With Case-Shiller reporting its monthly numbers yesterday (CS 140.86) we decided to do a follow up to our recent housing report: https://caldaro.wordpress.com/2011/01/24/us-housing-into-the-2020s/. In the report we noted the following:
We anticipate that the housing market will remain under pressure from 2006 – 2015 or so. Typically these types of declines take about one decade to complete. On the downside we are not expecting much more of a decline. Possibly into the 130′s area over the next few years, with an outside chance of hitting the 1989 high around 125. This would represent a total decline between 33% and 38%. Housing has already declined 30%. Once the bottom occurs we would expect a multi-year rally and then a retest of the lows, somewhat similar to the 1932-1942 and 1975-1985 periods. The second bottom should occur by the mid-2020′s. Then a new bull market in US housing should get underway.

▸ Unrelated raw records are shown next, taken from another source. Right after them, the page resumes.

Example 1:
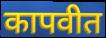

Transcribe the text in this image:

कापवीत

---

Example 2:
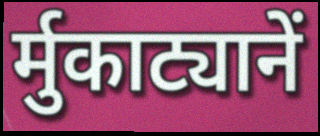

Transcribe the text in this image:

र्मुकाट्यानें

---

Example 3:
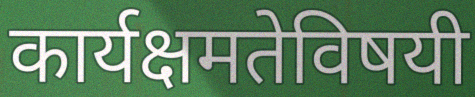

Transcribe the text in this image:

कार्यक्षमतेविषयी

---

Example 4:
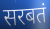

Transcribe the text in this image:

सरबतं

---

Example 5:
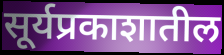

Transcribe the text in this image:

सूर्यप्रकाशातीलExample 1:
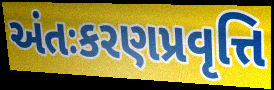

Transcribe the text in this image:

અંતઃકરણપ્રવૃત્તિ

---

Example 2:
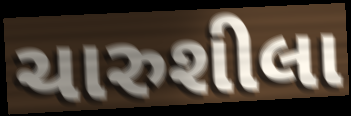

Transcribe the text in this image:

ચારુશીલા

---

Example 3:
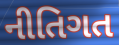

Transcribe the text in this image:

નીતિગત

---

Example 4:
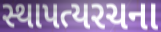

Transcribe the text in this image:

સ્થાપત્યરચના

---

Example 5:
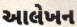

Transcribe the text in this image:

આલેખનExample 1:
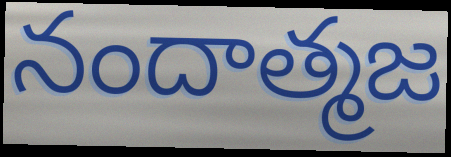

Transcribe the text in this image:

నందాత్మజ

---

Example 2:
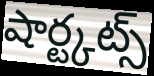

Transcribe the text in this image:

షార్ట్కట్స్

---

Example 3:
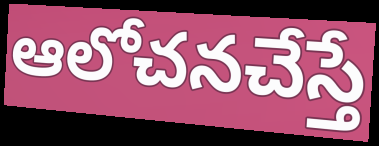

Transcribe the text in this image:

ఆలోచనచేస్తే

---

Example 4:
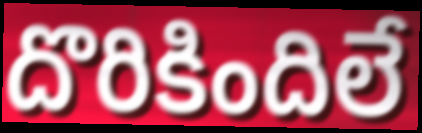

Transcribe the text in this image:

దొరికిందిలే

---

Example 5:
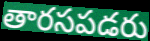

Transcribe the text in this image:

తారసపడరుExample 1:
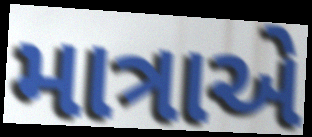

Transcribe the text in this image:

માત્રાએ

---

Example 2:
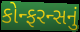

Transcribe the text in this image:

કોન્ફરન્સનું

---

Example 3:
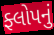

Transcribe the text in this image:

ફ્લોપનું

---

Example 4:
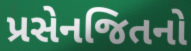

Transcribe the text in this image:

પ્રસેનજિતનો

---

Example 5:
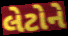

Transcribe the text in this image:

લેટોને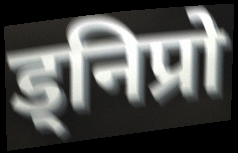
ड्निप्रो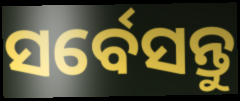
ସର୍ବେସନ୍ତୁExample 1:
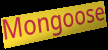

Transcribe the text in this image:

Mongoose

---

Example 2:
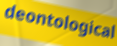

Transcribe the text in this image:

deontological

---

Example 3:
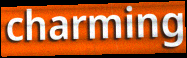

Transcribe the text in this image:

charming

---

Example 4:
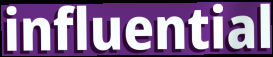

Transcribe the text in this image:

influential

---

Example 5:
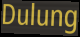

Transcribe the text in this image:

Dulung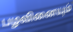
பழவினையும்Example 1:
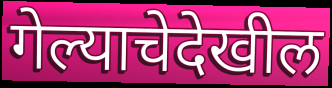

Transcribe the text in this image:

गेल्याचेदेखील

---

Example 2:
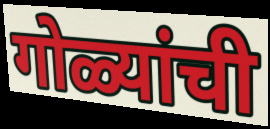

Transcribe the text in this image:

गोळ्यांची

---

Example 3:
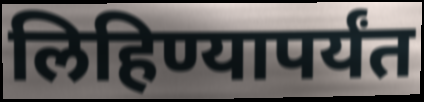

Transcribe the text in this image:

लिहिण्यापर्यंत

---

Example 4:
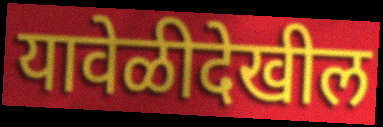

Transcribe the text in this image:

यावेळीदेखील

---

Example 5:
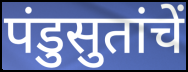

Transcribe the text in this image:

पंडुसुतांचें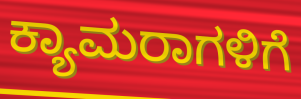
ಕ್ಯಾಮರಾಗಳಿಗೆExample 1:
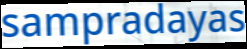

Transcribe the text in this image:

sampradayas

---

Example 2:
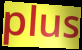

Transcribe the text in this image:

plus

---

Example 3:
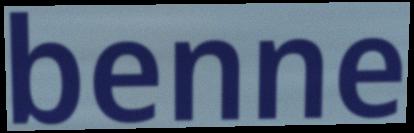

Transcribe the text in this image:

benne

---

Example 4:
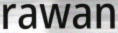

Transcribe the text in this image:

rawan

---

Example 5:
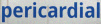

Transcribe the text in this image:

pericardial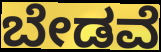
ಬೇಡವೆ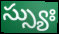
స్స్యుఃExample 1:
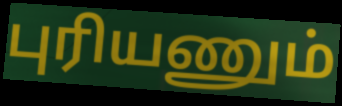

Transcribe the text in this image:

புரியணும்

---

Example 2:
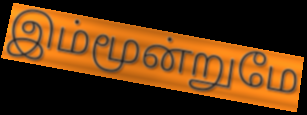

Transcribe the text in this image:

இம்மூன்றுமே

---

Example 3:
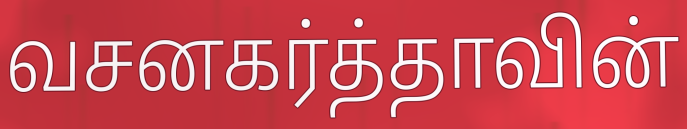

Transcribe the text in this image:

வசனகர்த்தாவின்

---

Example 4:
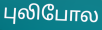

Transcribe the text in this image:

புலிபோல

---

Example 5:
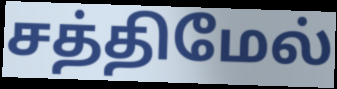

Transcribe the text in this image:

சத்திமேல்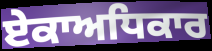
ਏਕਾਅਧਿਕਾਰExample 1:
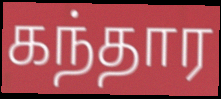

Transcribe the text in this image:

கந்தார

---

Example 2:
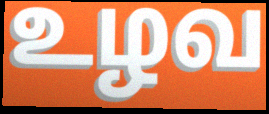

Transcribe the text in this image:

உழவ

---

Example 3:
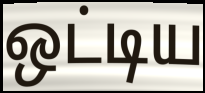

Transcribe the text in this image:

ஒட்டிய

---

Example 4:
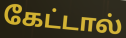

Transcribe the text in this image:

கேட்டால்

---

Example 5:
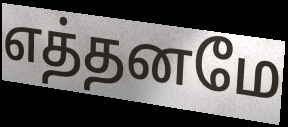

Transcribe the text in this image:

எத்தனமேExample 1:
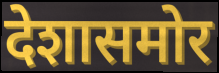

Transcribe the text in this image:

देशासमोर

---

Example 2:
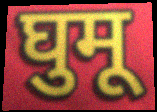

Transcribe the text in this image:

घुमू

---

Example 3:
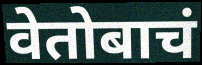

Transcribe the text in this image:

वेतोबाचं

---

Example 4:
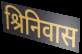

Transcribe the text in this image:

श्रिनिवास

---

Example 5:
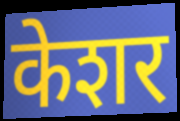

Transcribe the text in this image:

केशर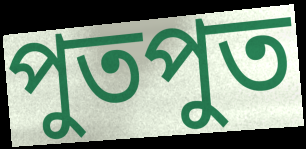
পুতপুত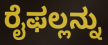
ರೈಫಲ್ಲನ್ನು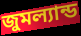
জুমল্যান্ডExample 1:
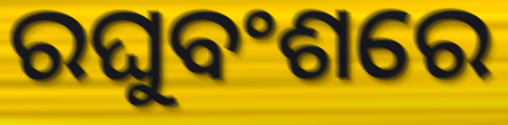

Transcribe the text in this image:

ରଘୁବଂଶରେ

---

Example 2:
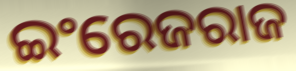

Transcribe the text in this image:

ଇଂରେଜରାଜ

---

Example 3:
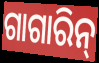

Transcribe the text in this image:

ଗାଗାରିନ୍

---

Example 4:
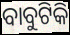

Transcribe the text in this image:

ବାବୁଟିକି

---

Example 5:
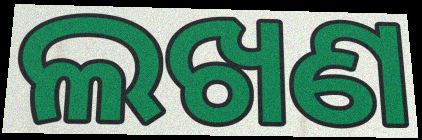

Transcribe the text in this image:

ଲଖଣ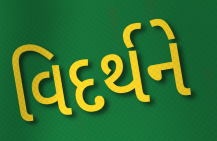
વિદર્થનેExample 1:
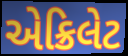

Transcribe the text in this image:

એક્રિલેટ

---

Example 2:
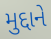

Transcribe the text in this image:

મુદ્દાને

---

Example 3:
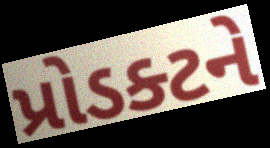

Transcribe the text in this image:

પ્રોડક્ટને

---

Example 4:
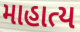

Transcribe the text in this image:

માહાત્ય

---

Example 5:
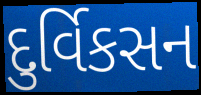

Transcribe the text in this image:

દુર્વિકસન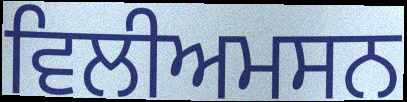
ਵਿਲੀਅਮਸਨ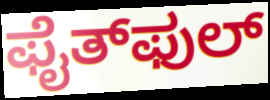
ಫೈತ್‌ಫುಲ್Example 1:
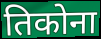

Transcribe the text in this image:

तिकोना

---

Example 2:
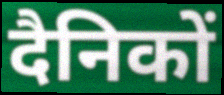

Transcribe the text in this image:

दैनिकों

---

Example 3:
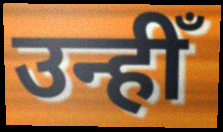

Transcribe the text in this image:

उन्हीँ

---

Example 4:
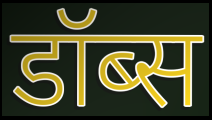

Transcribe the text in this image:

डॉब्स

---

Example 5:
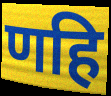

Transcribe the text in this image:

णहि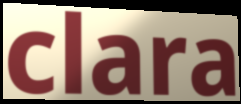
claraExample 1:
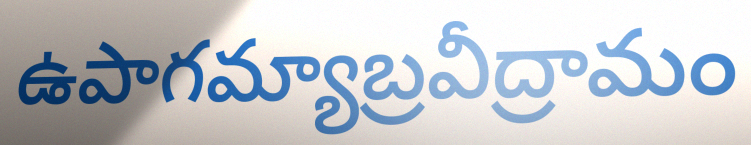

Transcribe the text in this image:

ఉపాగమ్యాబ్రవీద్రామం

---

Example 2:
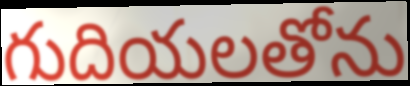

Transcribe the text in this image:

గుదియలతోను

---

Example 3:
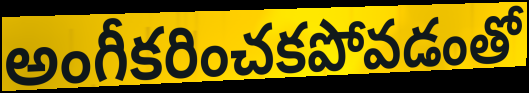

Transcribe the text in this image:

అంగీకరించకపోవడంతో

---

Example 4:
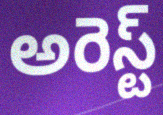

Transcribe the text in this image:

అరెస్ట్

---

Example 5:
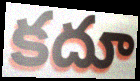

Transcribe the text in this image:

కదూ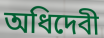
অধিদেবী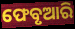
ଫେବୃଆରିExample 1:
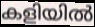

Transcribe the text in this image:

കളിയിൽ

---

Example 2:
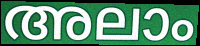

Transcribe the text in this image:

അലാം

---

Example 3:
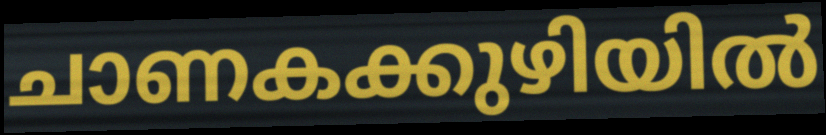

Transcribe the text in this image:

ചാണകക്കുഴിയിൽ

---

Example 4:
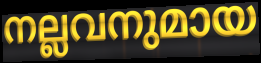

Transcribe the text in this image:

നല്ലവനുമായ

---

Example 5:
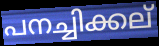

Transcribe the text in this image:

പനച്ചിക്കല്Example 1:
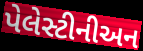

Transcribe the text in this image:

પેલેસ્ટીનીઅન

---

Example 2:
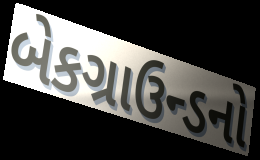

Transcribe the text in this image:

બેકગ્રાઉન્ડનો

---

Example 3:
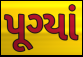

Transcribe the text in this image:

પૂગ્યાં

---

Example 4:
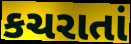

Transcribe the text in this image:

કચરાતાં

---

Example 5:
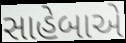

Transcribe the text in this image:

સાહેબાએ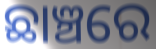
ଛାଞ୍ଚରେ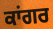
ਕਾਂਗਰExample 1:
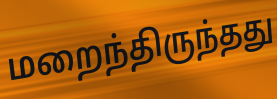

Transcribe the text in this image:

மறைந்திருந்தது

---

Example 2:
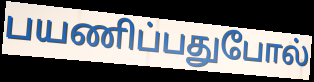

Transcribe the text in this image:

பயணிப்பதுபோல்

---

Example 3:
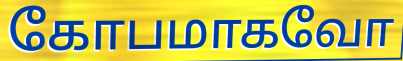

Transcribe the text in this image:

கோபமாகவோ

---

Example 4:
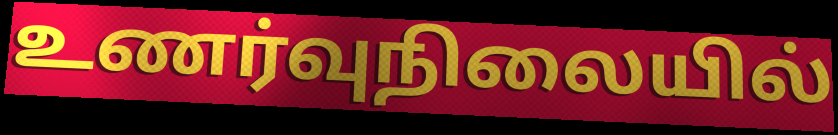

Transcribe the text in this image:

உணர்வுநிலையில்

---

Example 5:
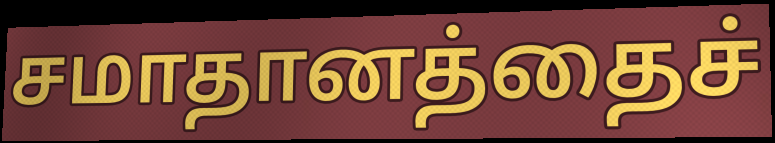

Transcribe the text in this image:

சமாதானத்தைச்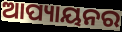
ଆପ୍ୟାୟନର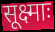
सूक्ष्माःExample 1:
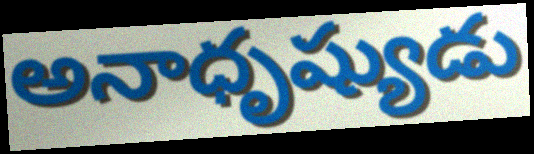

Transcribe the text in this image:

అనాధృష్యుడు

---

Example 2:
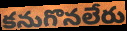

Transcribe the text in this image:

కనుగొనలేరు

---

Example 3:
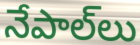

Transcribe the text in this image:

నేపాల్‌లు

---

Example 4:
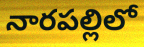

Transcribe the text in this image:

నారపల్లిలో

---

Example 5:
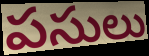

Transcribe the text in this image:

పసులు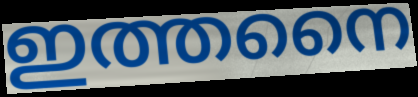
ഇത്തനൈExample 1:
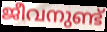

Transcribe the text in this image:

ജീവനുണ്ട്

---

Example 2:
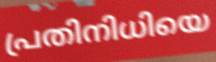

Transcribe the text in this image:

പ്രതിനിധിയെ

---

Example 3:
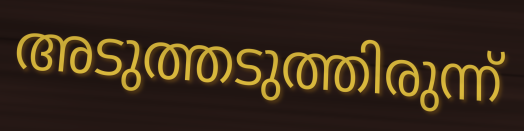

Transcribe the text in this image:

അടുത്തടുത്തിരുന്ന്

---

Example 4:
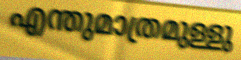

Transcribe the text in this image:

എന്തുമാത്രമുള്ളു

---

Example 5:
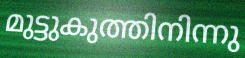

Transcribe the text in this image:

മുട്ടുകുത്തിനിന്നു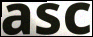
ascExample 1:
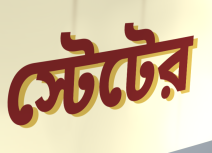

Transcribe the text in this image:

স্টেটের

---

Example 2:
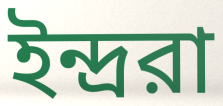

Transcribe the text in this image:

ইন্দ্ররা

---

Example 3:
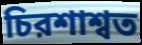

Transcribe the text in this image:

চিরশাশ্বত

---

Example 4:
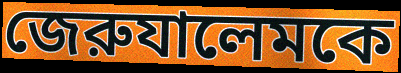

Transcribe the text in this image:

জেরুযালেমকে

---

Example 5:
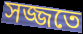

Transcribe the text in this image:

সজ্জতে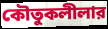
কৌতুকলীলার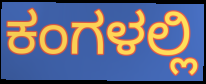
ಕಂಗಳಲ್ಲಿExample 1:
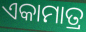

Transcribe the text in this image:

ଏକାମାତ୍ର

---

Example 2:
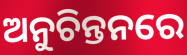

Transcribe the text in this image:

ଅନୁଚିନ୍ତନରେ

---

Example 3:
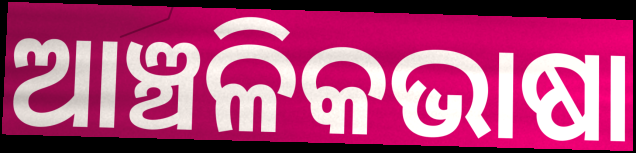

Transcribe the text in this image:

ଆଞ୍ଚଳିକଭାଷା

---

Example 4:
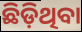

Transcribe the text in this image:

ଛିଡ଼ିଥିବା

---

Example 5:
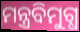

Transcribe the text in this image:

ମନ୍ତ୍ରବିମୁଗ୍ଧ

After a sharp 32.6% decline from CS 207 in July 2006 to CS 139 in April 2009, the US real estate market made its first major low and started a counter-trend rally. This rally lasted until July 2010 when the index hit CS 149: +6.9% rebound. Since then, however, prices in the housing market have been drifting lower, and they just confirmed another long term downtrend. If we count the first decline (Jly06-Apr09) as wave A, and the counter rally (Apr09-Jly10) as wave B, then we are now in wave C of the housing bear market. As noted above, we’re not expecting a substantial decline: Possibly into the 130′s area over the next few years, with an outside chance of hitting the 1989 high around 125. Nevertheless, the housing market should remain soft going forward.